Andrey
Its good that you used guiding assistance. I have a few points for you. Hope it helps you.
1. Your Dec is more than twice as large as your RA. That means two things. Either you still have some serious Dec problems or you are still not guiding in RA.
2. Your guide star looks extremely weird. Did you properly focus your guide scope? In case you are using an OAG you might have a spacing problem. If its a guide scope then something weird is going on over there. You seem to be having some serious aberrations there. Make sure you are focused with your guide scope and try and see why you get that star shape. It might throw PHD off from doing proper guiding analysis and from actually guiding.

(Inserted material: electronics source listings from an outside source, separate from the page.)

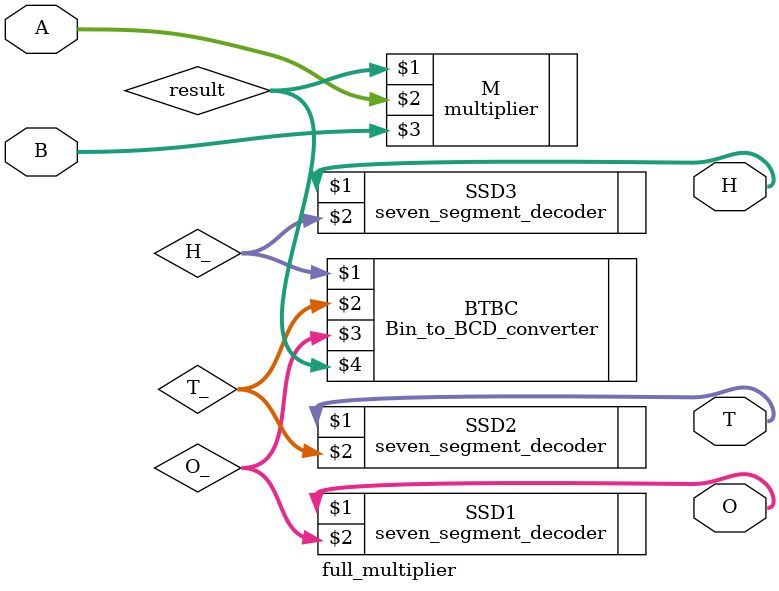
<source format=v>
module full_multiplier(H,T,O,A,B);
   output [6:0]  H;
   output [6:0]  T;
   output [6:0]  O;
   input  [3:0]  A;
   input  [3:0]  B;

   wire   [7:0]  result;
   wire   [3:0]  H_;
   wire   [3:0]  T_;
   wire   [3:0]  O_;
  
   multiplier M (result,A,B);
   Bin_to_BCD_converter BTBC (H_, T_, O_, result);
   seven_segment_decoder SSD1 (O, O_);
   seven_segment_decoder SSD2 (T, T_);
   seven_segment_decoder SSD3 (H, H_);
endmodule
</source>
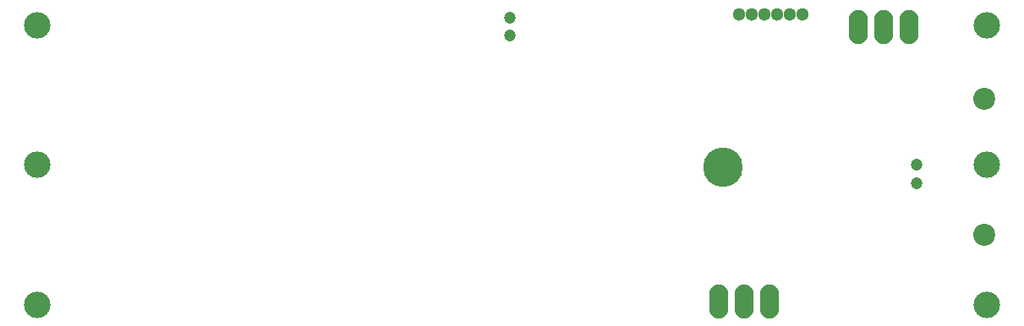
<source format=gbr>
G04 #@! TF.FileFunction,Soldermask,Bot*
%FSLAX46Y46*%
G04 Gerber Fmt 4.6, Leading zero omitted, Abs format (unit mm)*
G04 Created by KiCad (PCBNEW (2015-09-03 BZR 6154, Git 4636d8d)-product) date Tue Sep 15 00:06:25 2015*
%MOMM*%
G01*
G04 APERTURE LIST*
%ADD10C,0.100000*%
%ADD11O,1.906220X3.414980*%
%ADD12C,2.200000*%
%ADD13C,3.960000*%
%ADD14C,1.300000*%
%ADD15C,1.200000*%
%ADD16C,2.650000*%
G04 APERTURE END LIST*
D10*
D11*
X181290000Y-87750000D03*
X178750000Y-87750000D03*
X176210000Y-87750000D03*
X167250000Y-115250000D03*
X164710000Y-115250000D03*
X162170000Y-115250000D03*
D12*
X188800000Y-95000000D03*
X188800000Y-108600000D03*
D13*
X162640000Y-101800000D03*
D14*
X164190000Y-86500000D03*
X165460000Y-86500000D03*
X166730000Y-86500000D03*
X168000000Y-86500000D03*
X169270000Y-86500000D03*
X170540000Y-86500000D03*
D15*
X182000000Y-101600000D03*
X182000000Y-103400000D03*
X141250000Y-88650000D03*
X141250000Y-86850000D03*
D16*
X94000000Y-101600000D03*
X189000000Y-101600000D03*
X94000000Y-87600000D03*
X94000000Y-115600000D03*
X189000000Y-115600000D03*
X189000000Y-87600000D03*
M02*

</source>
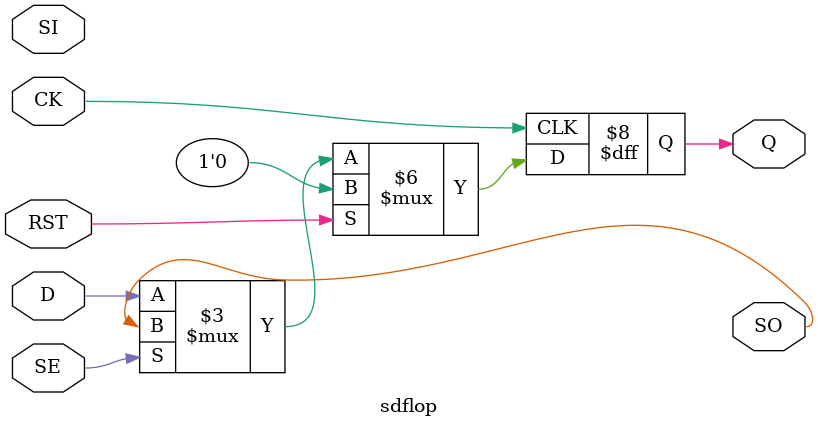
<source format=v>
module sdflop(D, SI, SE, CK, RST, Q, SO);
	input wire D, CK, SI, SE, RST;
	output Q,SO;
	
	always @ (posedge CK)
	begin 
	  if(RST)
	    Q <= 1'b0;
	  else if (SE) 	
	    Q <= SO;
	  else
	    Q <= D;
	  end
endmodule	  

</source>
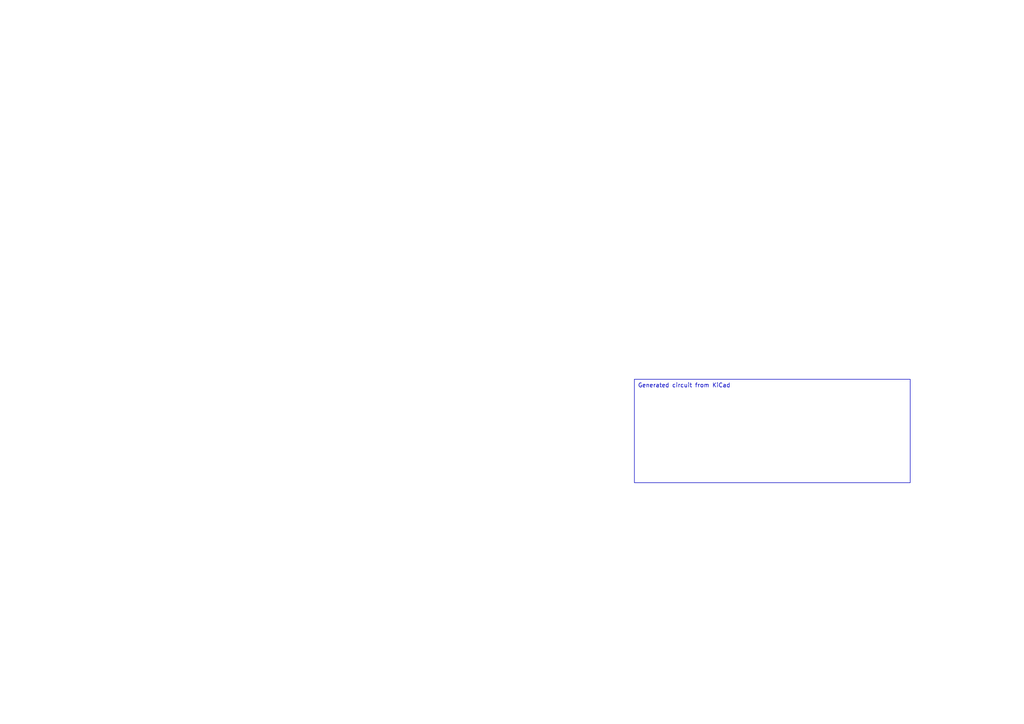
<source format=kicad_sch>
(kicad_sch
	(version 20250114)
	(generator "circuit_synth")
	(generator_version "0.8.36")
	(uuid "5992f39e-2b55-4a8c-a688-6a245b35086a")
	(paper "A4")
	(title_block
		(title "single_resistor_generated")
	)
	(lib_symbols)
	(text_box "Generated circuit from KiCad"
		(exclude_from_sim no)
		(at 184 110 0)
		(size 80 30)
		(margins 1 1 1 1)
		(stroke
			(width 0)
			(type solid)
		)
		(fill
			(type none)
		)
		(effects
			(font
				(size 1.2 1.2)
			)
			(justify left top)
		)
		(uuid "839d558c-5e42-4e49-9fe0-66525df3c8d7")
	)
	(sheet_instances
		(path "/"
			(page "1")
		)
	)
	(embedded_fonts no)
)

</source>
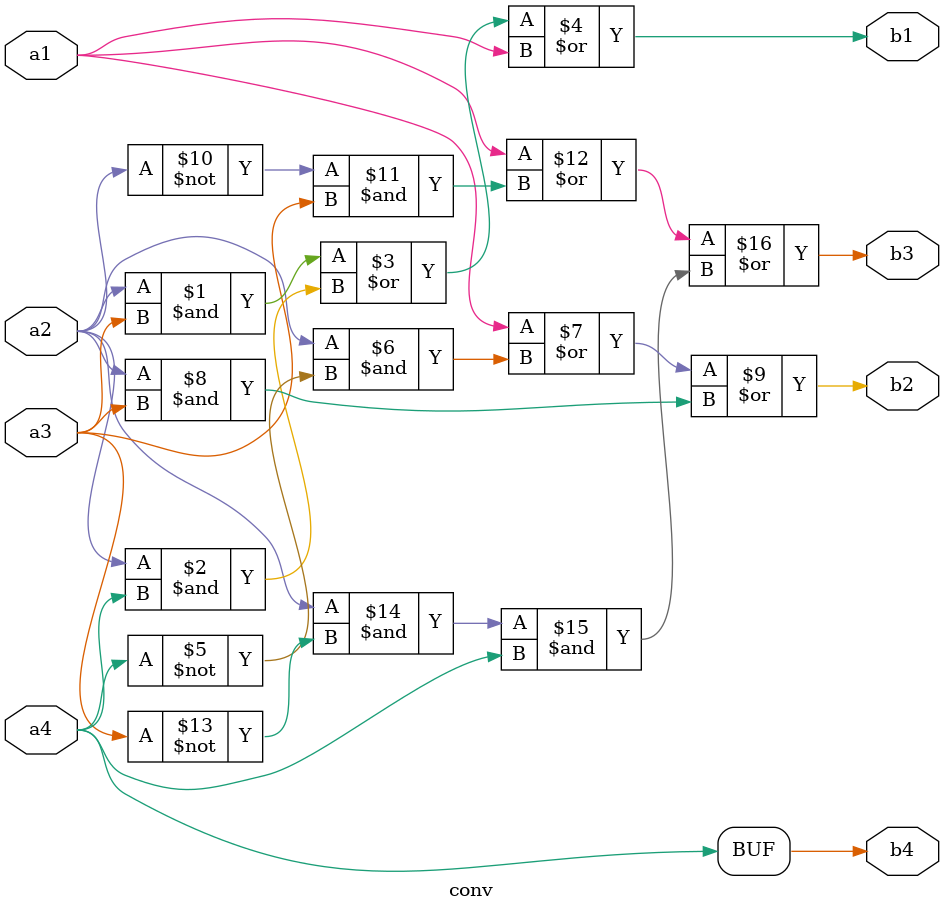
<source format=v>
`timescale 1ns / 1ps

module conv(
    input a1,
    input a2,
    input a3,
    input a4,
    
    output b1,
    output b2,
    output b3,
    output b4
    );
    
    assign b1 = (a2&a3) | (a2&a4) | a1;
    assign b2 = a1 | (a2&~a4) | (a2&a3);
    assign b3 = a1 | (~a2&a3) | (a2&~a3&a4);
    assign b4 = a4;
    
endmodule
</source>
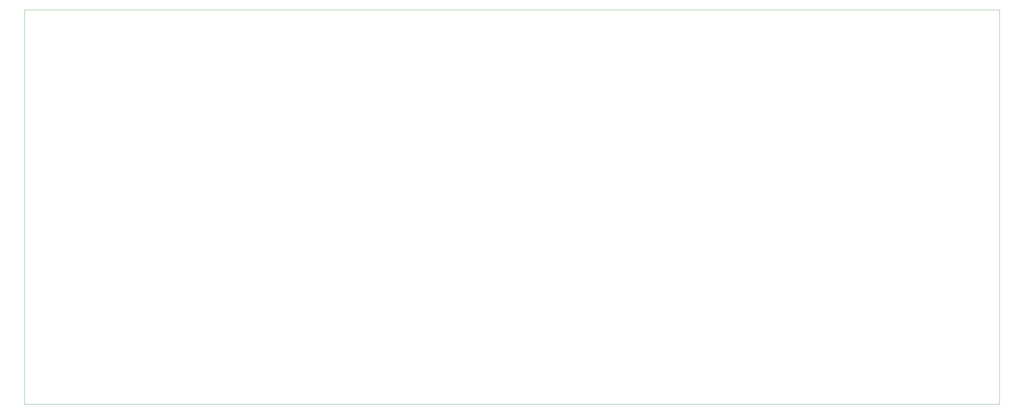
<source format=gbr>
%TF.GenerationSoftware,KiCad,Pcbnew,9.0.0*%
%TF.CreationDate,2025-03-18T21:00:28+01:00*%
%TF.ProjectId,to_ROMRAM_using_SWRegisters,746f5f52-4f4d-4524-914d-5f7573696e67,rev?*%
%TF.SameCoordinates,Original*%
%TF.FileFunction,Profile,NP*%
%FSLAX46Y46*%
G04 Gerber Fmt 4.6, Leading zero omitted, Abs format (unit mm)*
G04 Created by KiCad (PCBNEW 9.0.0) date 2025-03-18 21:00:28*
%MOMM*%
%LPD*%
G01*
G04 APERTURE LIST*
%TA.AperFunction,Profile*%
%ADD10C,0.050000*%
%TD*%
G04 APERTURE END LIST*
D10*
X3500000Y-57000000D02*
X296500000Y-57000000D01*
X296500000Y-175500000D01*
X3500000Y-175500000D01*
X3500000Y-57000000D01*
M02*

</source>
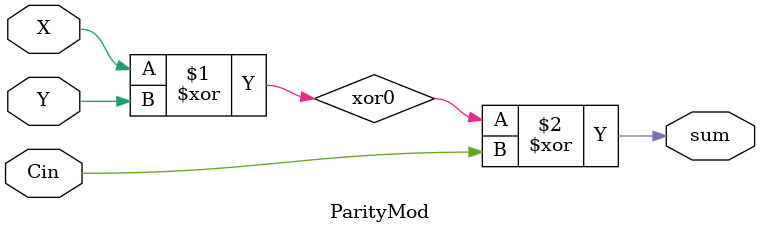
<source format=v>
module TestMod;                     // the "main" thing
   parameter STDIN = 32'h8000_0000; // I/O address of keyboard input channel

   reg [7:0] str [1:3]; // typing in 2 chars at a time (decimal # and Enter key)
   reg [4:0] X, Y;      // 5-bit X, Y to sum
   wire [4:0] S;        // 5-bit Sum to see as result
   wire C5;             // like to know this as well from result of Adder

  // instantiate the big adder module (giving X and Y as input, getting S and C5 as output)
   BigAdder ba(X, Y, S, C5);

   initial begin
      $display("Enter X: ");
      str[1] = $fgetc(STDIN);
      str[2] = $fgetc(STDIN);
      //and the ENTER key:        --> ...
      str[3] = $fgetc(STDIN);
      //convert str to value for X:
        
      // str[1] - 48 first, then times 10, then + str[2] - 48

      str[1] = str[1] - 48;
      str[1] = str[1] * 10;
      str[2] = str[2] - 48;
      X = str[1] + str[2];

      $display("Enter Y: ");
      str[1] = $fgetc(STDIN);
      str[2] = $fgetc(STDIN);
      str[3] = $fgetc(STDIN);
      str[1] = str[1] - 48;
      str[1] = str[1] * 10;
      str[2] = str[2] - 48;
      Y = str[1] + str[2];

      //do the above to get input and convert it to Y

      #1; // wait until Adder gets them processed
      $display("X =  %d (%b)  Y = %d (%b)", X, X, Y, Y);  
      //and
      //$display S and C5 (run demo to see display format)
      $display("Result= %d (%b)  C5 = %d", S, S, C5);
   end
endmodule


module BigAdder(x, y, S, C5);
   input [4:0] x, y;   // two 5-bit input items
   output [4:0] S;          // S should be similar
   output C5;          // another output for a different size

   wire C1, C2, C3, C4;                 // declare temporary wires
   
   	FullAdderMod fa0(x[0], y[0], 0, C1, S[0]);//... (get an instance of a full adder, C0 is 0)
   	FullAdderMod fa1(x[1], y[1], C1, C2, S[1]);//... (get an instance of a full adder)
   	FullAdderMod fa2(x[2], y[2], C2, C3, S[2]);//... (get an instance of a full adder)
   	FullAdderMod fa3(x[3], y[3], C3, C4, S[3]);//... (get an instance of a full adder)
   	FullAdderMod fa4(x[4], y[4], C4, C5, S[4]);//... (get an instance of a full adder)
endmodule


module FullAdderMod(x, y, Cin, Cout, sum); // single-bit adder module
   	input x, y, Cin;
	output Cout, sum;

	MajorityMod m(x, y, Cin, Cout);
	ParityMod p(x, y, Cin, sum);
endmodule

module MajorityMod(X, Y, Cin, Cout); // carry-bit generator module
   //... code the full adder (like in previous assignment) ...
	input X, Y, Cin;
	output Cout;
	
	wire and1, and2, and3;
	
	and(and0, X, Y);
	and(and1, X, Cin);
	and(and2, Cin, Y);
	or(Cout, and0, and1, and2);
endmodule

module ParityMod(X, Y, Cin, sum); // sum-bit generator module
  	input X, Y, Cin;
	output sum;
	
	wire xor0;
	xor(xor0, X, Y);
	xor(sum, xor0, Cin);
endmodule


</source>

3. Your image looks a bit out of focus. 5 minutes sub for a very good mount (Ioptron 120?) would be able to yield good stars. But, if you are not in good focus then it will hide any tracking and guiding issues. But that is because you're not in focus!
The other issue is that with 5 minutes L you are probably saturating a lot of the stars, which again causes bloating and therefore will hide guiding errors.
If I can suggest something is that you pull back, get your focus in order, do 60-120s subs unguided so you can judge if your mount is working properly. Then add guiding to the puzzle. And take 60s images of large star fields so you can judge any errors you have. Either from camera, or mount or whatever.
No point of imaging many nights while your system needs adjustment and tweaking. Learn your setup, go step by step and then go to the big stuff.
PS. now that I think about it. Are you doing proper calibration of PHD2?
That's my opinion anyways, good luck
Eyal
Edited by imtl, 08 May 2020 - 01:09 AM.